Highlights & Insights

  • Generative problem as a selection problem: Instead of modifying sampling trajectories (which harms quality), the "sample + select" approach bypasses the quality-diversity trade-off.
  • Intermediate predictions as previews: The empirical fact that \(\hat{x}_t\) correlates with \(x_0\) is used to compress \(O(MT)\) into \(O(M+KT)\).
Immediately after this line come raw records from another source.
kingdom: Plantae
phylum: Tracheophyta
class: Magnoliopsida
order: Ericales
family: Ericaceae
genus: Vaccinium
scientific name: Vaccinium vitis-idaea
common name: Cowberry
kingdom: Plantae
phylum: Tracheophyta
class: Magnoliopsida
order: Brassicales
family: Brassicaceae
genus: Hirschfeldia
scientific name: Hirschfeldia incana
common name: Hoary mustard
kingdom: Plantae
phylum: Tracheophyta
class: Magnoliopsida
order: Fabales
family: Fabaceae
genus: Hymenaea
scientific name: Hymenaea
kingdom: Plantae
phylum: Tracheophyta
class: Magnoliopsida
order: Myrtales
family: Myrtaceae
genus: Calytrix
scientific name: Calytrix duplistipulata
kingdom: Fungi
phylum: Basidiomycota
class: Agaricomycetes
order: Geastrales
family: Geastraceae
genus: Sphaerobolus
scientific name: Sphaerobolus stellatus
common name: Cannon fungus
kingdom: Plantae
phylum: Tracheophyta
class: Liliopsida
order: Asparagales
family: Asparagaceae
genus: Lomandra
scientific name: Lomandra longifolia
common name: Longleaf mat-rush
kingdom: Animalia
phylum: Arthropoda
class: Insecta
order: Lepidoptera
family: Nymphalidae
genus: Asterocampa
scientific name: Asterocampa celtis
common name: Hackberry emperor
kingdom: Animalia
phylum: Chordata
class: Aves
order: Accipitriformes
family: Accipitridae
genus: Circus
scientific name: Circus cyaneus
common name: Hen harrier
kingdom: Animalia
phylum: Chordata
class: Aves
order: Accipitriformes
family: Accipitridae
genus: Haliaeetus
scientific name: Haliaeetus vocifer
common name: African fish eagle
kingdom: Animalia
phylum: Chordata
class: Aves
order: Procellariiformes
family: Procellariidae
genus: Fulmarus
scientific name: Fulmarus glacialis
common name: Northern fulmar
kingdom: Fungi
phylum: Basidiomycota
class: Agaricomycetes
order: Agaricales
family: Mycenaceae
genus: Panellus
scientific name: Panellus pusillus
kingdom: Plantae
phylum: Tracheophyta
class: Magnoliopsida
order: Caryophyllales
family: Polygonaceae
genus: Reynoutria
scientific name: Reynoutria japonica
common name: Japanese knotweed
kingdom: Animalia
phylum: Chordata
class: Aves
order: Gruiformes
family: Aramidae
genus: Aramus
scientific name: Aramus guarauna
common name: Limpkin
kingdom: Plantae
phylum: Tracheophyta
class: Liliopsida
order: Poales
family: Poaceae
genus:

This "verify-then-prune" logic is transferable to any iterative refinement process.
  • Non-differentiable scoring: By solving QIP rather than backpropagating, the system can integrate MLLM-based scores, offering scalability far beyond Particle Guidance.

Limitations & Future Work

  • The method depends on the quality of base models and scorers: If the base model lacks inherent diversity or the scorers are inaccurate, the selection ceiling is limited.
  • Scoring functions must be computationally efficient, as scoring the survival set at each step could otherwise offset the gains from pruning.
  • The use of commercial solvers (Gurobi) and the scalability of integer programming for extremely large \(M\) might pose deployment barriers.
  • Hyperparameters like \(\lambda\) and \(\rho\) are currently set empirically, and a systemic automated tuning scheme is missing.
  • vs Particle Guidance: Particle Guidance (1) often hurts quality, (2) is VRAM-intensive due to pairwise gradients, and (3) cannot use non-differentiable scores. Ours outperforms it on all counts.
  • vs CFG / Interval Guidance: These sacrifice quality or prompt faithfulness to gain diversity. Ours maintains both by staying on the original manifold.
  • vs Inference Diffusion Scaling (Ma et al.): Prior work focuses on single-image scores via independent seed searches. This framework is the first to optimize the "group objective."

Rating

  • Novelty: ⭐⭐⭐⭐⭐ Formulating multi-image generation as a joint quality-diversity QIP and enabling scalability via intermediate prediction pruning is highly original.
  • Experimental Thoroughness: ⭐⭐⭐⭐⭐ Comprehensive coverage across three tasks, five models, Pareto frontiers, and user studies.
  • Writing Quality: ⭐⭐⭐⭐⭐ Clear motivation with solid complexity analysis and empirical evidence.
  • Value: ⭐⭐⭐⭐⭐ Directly addresses a real pain point in image generation products with a training-free, plug-and-play solution.